>>>
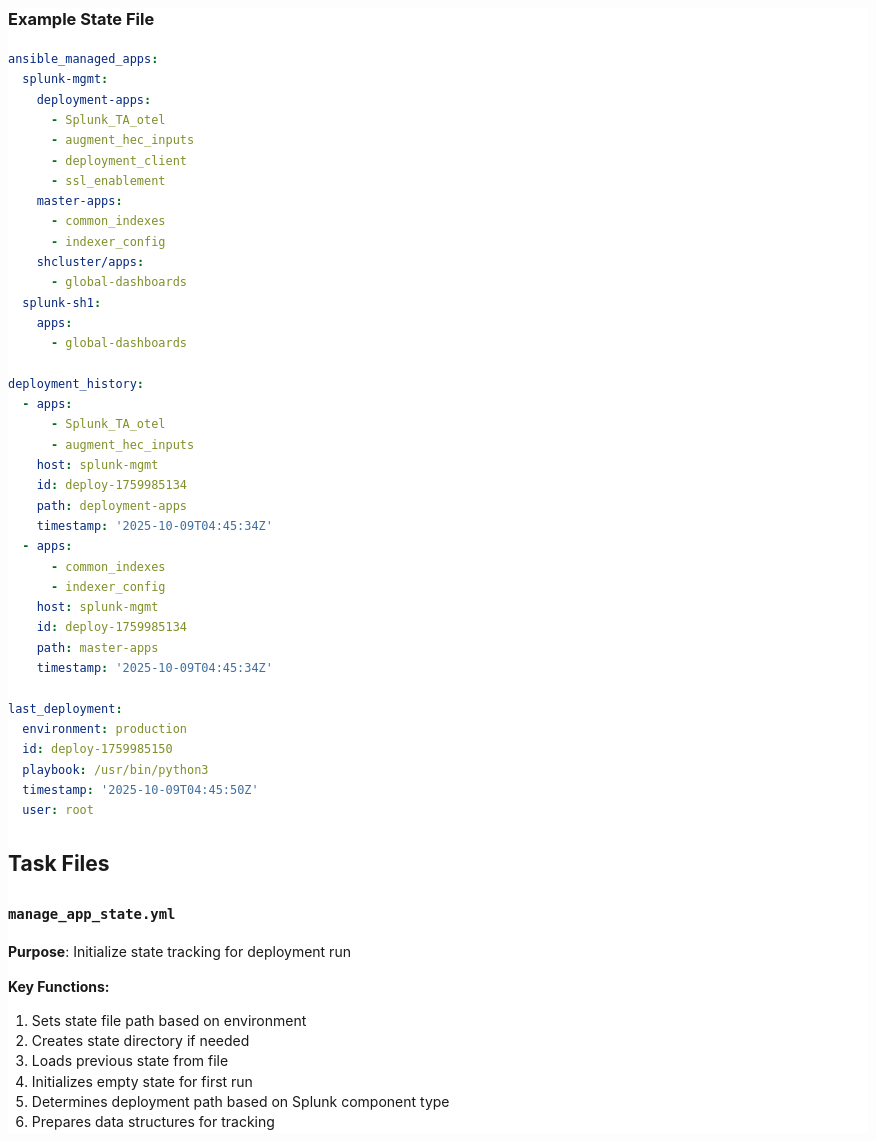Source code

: ### Example State File

```yaml
ansible_managed_apps:
  splunk-mgmt:
    deployment-apps:
      - Splunk_TA_otel
      - augment_hec_inputs
      - deployment_client
      - ssl_enablement
    master-apps:
      - common_indexes
      - indexer_config
    shcluster/apps:
      - global-dashboards
  splunk-sh1:
    apps:
      - global-dashboards

deployment_history:
  - apps:
      - Splunk_TA_otel
      - augment_hec_inputs
    host: splunk-mgmt
    id: deploy-1759985134
    path: deployment-apps
    timestamp: '2025-10-09T04:45:34Z'
  - apps:
      - common_indexes
      - indexer_config
    host: splunk-mgmt
    id: deploy-1759985134
    path: master-apps
    timestamp: '2025-10-09T04:45:34Z'

last_deployment:
  environment: production
  id: deploy-1759985150
  playbook: /usr/bin/python3
  timestamp: '2025-10-09T04:45:50Z'
  user: root
```

## Task Files

### `manage_app_state.yml`
**Purpose**: Initialize state tracking for deployment run

**Key Functions:**
1. Sets state file path based on environment
2. Creates state directory if needed
3. Loads previous state from file
4. Initializes empty state for first run
5. Determines deployment path based on Splunk component type
6. Prepares data structures for tracking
<<<
With the images left out, set down each record exactly as it appears.

Source code

: ### Example State File

```yaml
ansible_managed_apps:
  splunk-mgmt:
    deployment-apps:
      - Splunk_TA_otel
      - augment_hec_inputs
      - deployment_client
      - ssl_enablement
    master-apps:
      - common_indexes
      - indexer_config
    shcluster/apps:
      - global-dashboards
  splunk-sh1:
    apps:
      - global-dashboards

deployment_history:
  - apps:
      - Splunk_TA_otel
      - augment_hec_inputs
    host: splunk-mgmt
    id: deploy-1759985134
    path: deployment-apps
    timestamp: '2025-10-09T04:45:34Z'
  - apps:
      - common_indexes
      - indexer_config
    host: splunk-mgmt
    id: deploy-1759985134
    path: master-apps
    timestamp: '2025-10-09T04:45:34Z'

last_deployment:
  environment: production
  id: deploy-1759985150
  playbook: /usr/bin/python3
  timestamp: '2025-10-09T04:45:50Z'
  user: root
```

## Task Files

### `manage_app_state.yml`
**Purpose**: Initialize state tracking for deployment run

**Key Functions:**
1. Sets state file path based on environment
2. Creates state directory if needed
3. Loads previous state from file
4. Initializes empty state for first run
5. Determines deployment path based on Splunk component type
6. Prepares data structures for tracking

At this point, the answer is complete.